Kevin is a 14-year-old ninth grader. Kevin has a learning disability and. according to his mother, he was diagnosed with a slight case of Asperger’s. Kevin lives at home with his mom and two brothers, who also suffer from different learning disabilities. He has difficulty staying focused and taking his time and thinking before he answers out loud. Kevin also has very poor penmanship skills. Kevin is very intelligent, enthusiastic, and eager to learn. He is always a great participant in class discussions and loves sharing his thoughts and ideas with the rest of the class. Kevin also needs help with his writing skills to help him score better on the essay portion of the Living Environment Regents exam. Kevin is a visual learner and learns from graphs, charts, videos, and he enjoys hands-on activities.


If this looks like a unit that will be valuable to you, we welcome to download the Curriculum that we'v laid out in a PDF file for you teaching needs.

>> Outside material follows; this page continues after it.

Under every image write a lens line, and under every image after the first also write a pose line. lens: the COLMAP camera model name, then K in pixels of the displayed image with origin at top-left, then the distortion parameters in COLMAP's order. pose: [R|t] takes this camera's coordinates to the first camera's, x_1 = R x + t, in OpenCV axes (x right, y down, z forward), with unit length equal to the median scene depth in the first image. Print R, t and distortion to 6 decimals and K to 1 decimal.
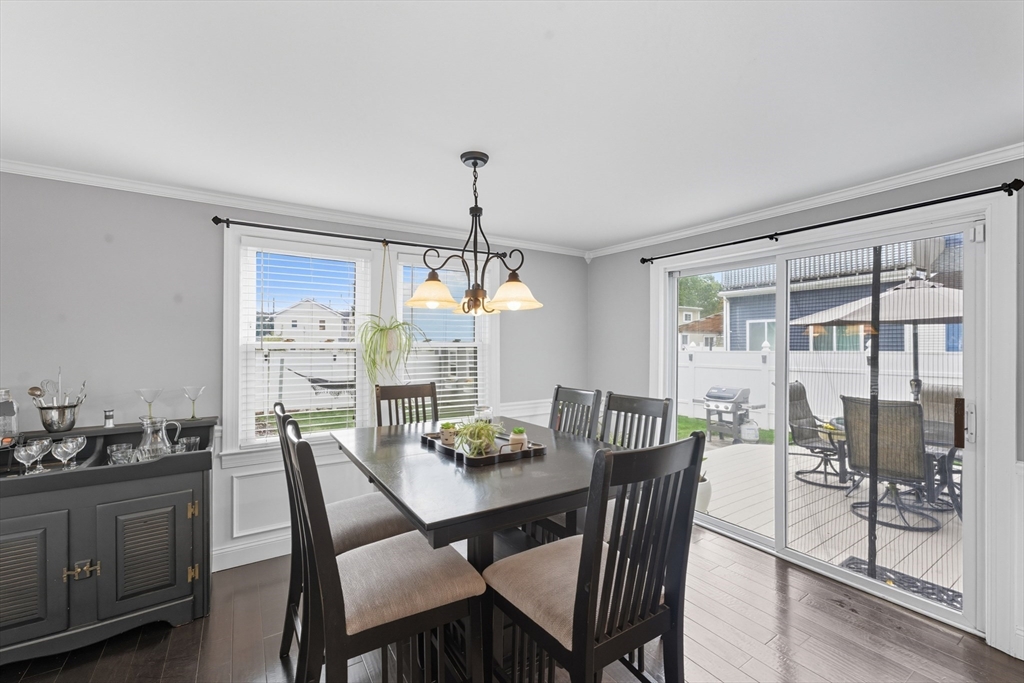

With this being my final lesson plan of the year, I realized that Angel, Daniel, and Kevin all  changed a great deal. They were all  much more engaged than they have ever been in the class since the first day: They were more focused and less distracted. They not only participated in class but without me having to cold call on them, with no hesitation.

I love the fact that my co-teacher was engaged and an active part as well of this activity. We all made a great team. Using students to help with the stations made it more fun and engaging as well. Giving each student a job or “role” makes them responsible and feel important. These roles didn’t give the students an opportunity to sit down and get comfortable by talking to their peers and acting up.

Angel was focused on the tasks on hand. Kevin was organized and didn’t get the opportunity to yell out answers and worked as a great team member with his group. Every minute counts and, once they know that the Lesson starts immediately, they know what is expected of them once they get into the classroom.

This lesson plan–even though more simple than my others–was more effective. It gave my focused learners the opportunity to not only work with their hands but also to move around during the class. Working with their peers helped them with their social skills. While working in a group setting, they were able to collaborate with one another and learn from each other at the same time.

Designing this type of curriculum has impacted my teaching and learning in so many positive ways. I want to have my learners in mind when I prepare my lesson plans and I don’t want them to be an afterthought. My whole purpose of teaching is to help those who need it and help them to reach their academic goals.